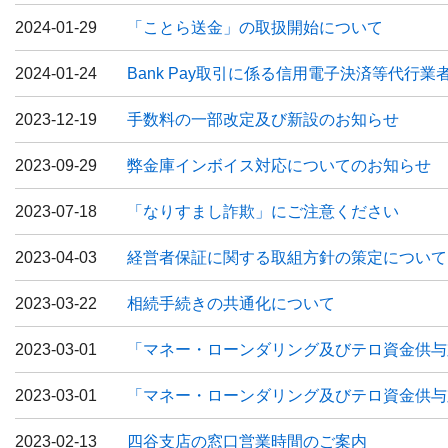
2024-01-29
「ことら送金」の取扱開始について
2024-01-24
Bank Pay取引に係る信用電子決済等代行
2023-12-19
手数料の一部改定及び新設のお知らせ
2023-09-29
弊金庫インボイス対応についてのお知らせ
2023-07-18
「なりすまし詐欺」にご注意ください
2023-04-03
経営者保証に関する取組方針の策定について
2023-03-22
相続手続きの共通化について
2023-03-01
「マネー・ローンダリング及びテロ資金供与
2023-03-01
「マネー・ローンダリング及びテロ資金供与
2023-02-13
四谷支店の窓口営業時間のご案内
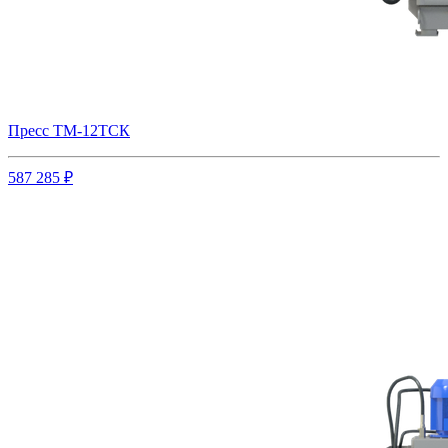
Пресс ТМ-12ТСК
587 285 ₽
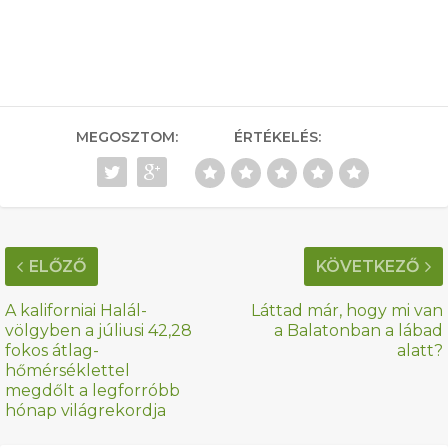
MEGOSZTOM:
ÉRTÉKELÉS:
ELŐZŐ
KÖVETKEZŐ
A kaliforniai Halál-
Láttad már, hogy mi van
völgyben a júliusi 42,28
a Balatonban a lábad
fokos átlag-
alatt?
hőmérséklettel
megdőlt a legforróbb
hónap világrekordja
----
#### Work task:
Reproduce every one of the lines above precisely as they appear, leaving out the pictures.

#### Solution:
2024-01-29
「ことら送金」の取扱開始について
2024-01-24
Bank Pay取引に係る信用電子決済等代行
2023-12-19
手数料の一部改定及び新設のお知らせ
2023-09-29
弊金庫インボイス対応についてのお知らせ
2023-07-18
「なりすまし詐欺」にご注意ください
2023-04-03
経営者保証に関する取組方針の策定について
2023-03-22
相続手続きの共通化について
2023-03-01
「マネー・ローンダリング及びテロ資金供与
2023-03-01
「マネー・ローンダリング及びテロ資金供与
2023-02-13
四谷支店の窓口営業時間のご案内
Пресс ТМ-12ТСК
587 285 ₽
MEGOSZTOM:
ÉRTÉKELÉS:
ELŐZŐ
KÖVETKEZŐ
A kaliforniai Halál-
Láttad már, hogy mi van
völgyben a júliusi 42,28
a Balatonban a lábad
fokos átlag-
alatt?
hőmérséklettel
megdőlt a legforróbb
hónap világrekordja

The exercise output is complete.